- _EXERCISE TEXT_
Convergence analysis

How does the estimate converge to the true effect as sample size increases?

[10]:
sample_sizes = [20, 50, 100, 200, 300, 500, 1500]
estimates_list = []
truth_list = []

parsed = load_config(config_path)
measurement_config = parsed["MEASUREMENT"]
all_product_ids = enriched_metrics["product_id"].unique()

for n in sample_sizes:
    subset_ids = all_product_ids[:n]
    enriched_sub = enriched_metrics[enriched_metrics["product_id"].isin(subset_ids)]
    baseline_sub = baseline_metrics[baseline_metrics["product_id"].isin(subset_ids)]

    true = calculate_true_effect(baseline_sub, enriched_sub)
    truth_list.append(true["treatment_effect"])

    model = get_model_adapter("subclassification")
    model.connect(measurement_config["PARAMS"])

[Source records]

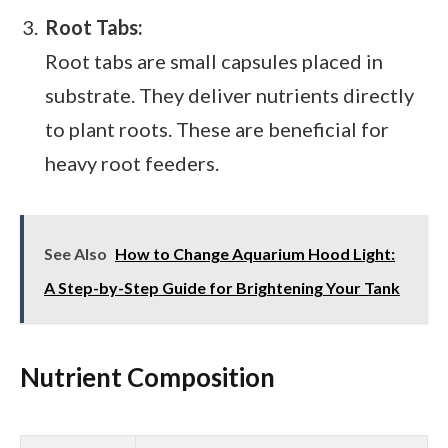
Root Tabs:
Root tabs are small capsules placed in
substrate. They deliver nutrients directly
to plant roots. These are beneficial for
heavy root feeders.
See Also
How to Change Aquarium Hood Light:
A Step-by-Step Guide for Brightening Your Tank
Nutrient Composition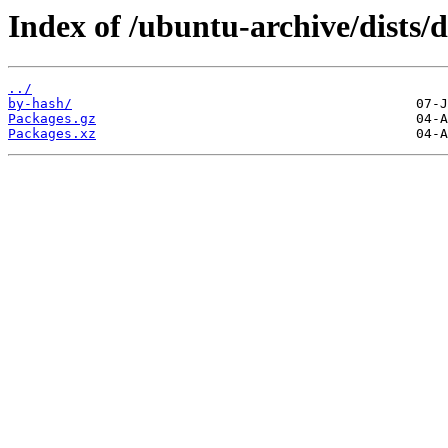
Index of /ubuntu-archive/dists/
../
by-hash/
Packages.gz
Packages.xz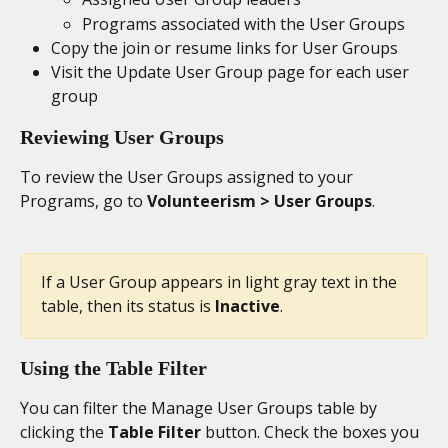
Programs associated with the User Groups
Copy the join or resume links for User Groups
Visit the Update User Group page for each user 
group
Reviewing User Groups
To review the User Groups assigned to your 
Programs, go to 
Volunteerism > User Groups
.
If a User Group appears in light gray text in the 
table, then its status is 
Inactive
.
Using the Table Filter
You can filter the Manage User Groups table by 
clicking the 
Table Filter
 button. Check the boxes you 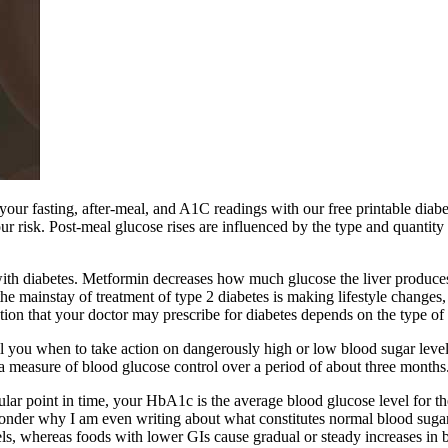
your fasting, after-meal, and A1C readings with our free printable diab
r risk. Post-meal glucose rises are influenced by the type and quantity
ith diabetes. Metformin decreases how much glucose the liver produces, d
the mainstay of treatment of type 2 diabetes is making lifestyle changes, 
on that your doctor may prescribe for diabetes depends on the type of 
ell you when to take action on dangerously high or low blood sugar leve
a measure of blood glucose control over a period of about three months
ular point in time, your HbA1c is the average blood glucose level for th
onder why I am even writing about what constitutes normal blood sugar
ls, whereas foods with lower GIs cause gradual or steady increases in b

- _REQUIRED TASKS_
[1] Reproduce the convergence analysis excerpt character for character, starting at "parsed = load_config(config_path)" and ending at "true = calculate_true_effect(baseline_sub, enriched_sub)".
[2] Answer these questions using the convergence analysis excerpt:
(a) Which sample sizes are listed in sample_sizes?
(b) Which key of the parsed configuration is stored in measurement_config?
(c) What string is passed to get_model_adapter?
[3] Resume the convergence analysis excerpt after its final line.

- _ANSWERS FOR EACH ITEM_
[1]
parsed = load_config(config_path)
measurement_config = parsed["MEASUREMENT"]
all_product_ids = enriched_metrics["product_id"].unique()

for n in sample_sizes:
    subset_ids = all_product_ids[:n]
    enriched_sub = enriched_metrics[enriched_metrics["product_id"].isin(subset_ids)]
    baseline_sub = baseline_metrics[baseline_metrics["product_id"].isin(subset_ids)]

    true = calculate_true_effect(baseline_sub, enriched_sub)

[2]
(a) 20, 50, 100, 200, 300, 500 and 1500
(b) "MEASUREMENT"
(c) "subclassification"

[3]
    result = model.fit(data=enriched_sub)
    estimates_list.append(result.data["impact_estimates"]["treatment_effect"])

print("Convergence analysis complete.")
Convergence analysis complete.
[11]:
from notebook_support import plot_convergence

plot_convergence(
    sample_sizes,
    estimates_list,
    truth_list,
    xlabel="Number of Products",
    ylabel="Treatment Effect",
    title="Subclassification: Convergence of Estimate to True Effect",
)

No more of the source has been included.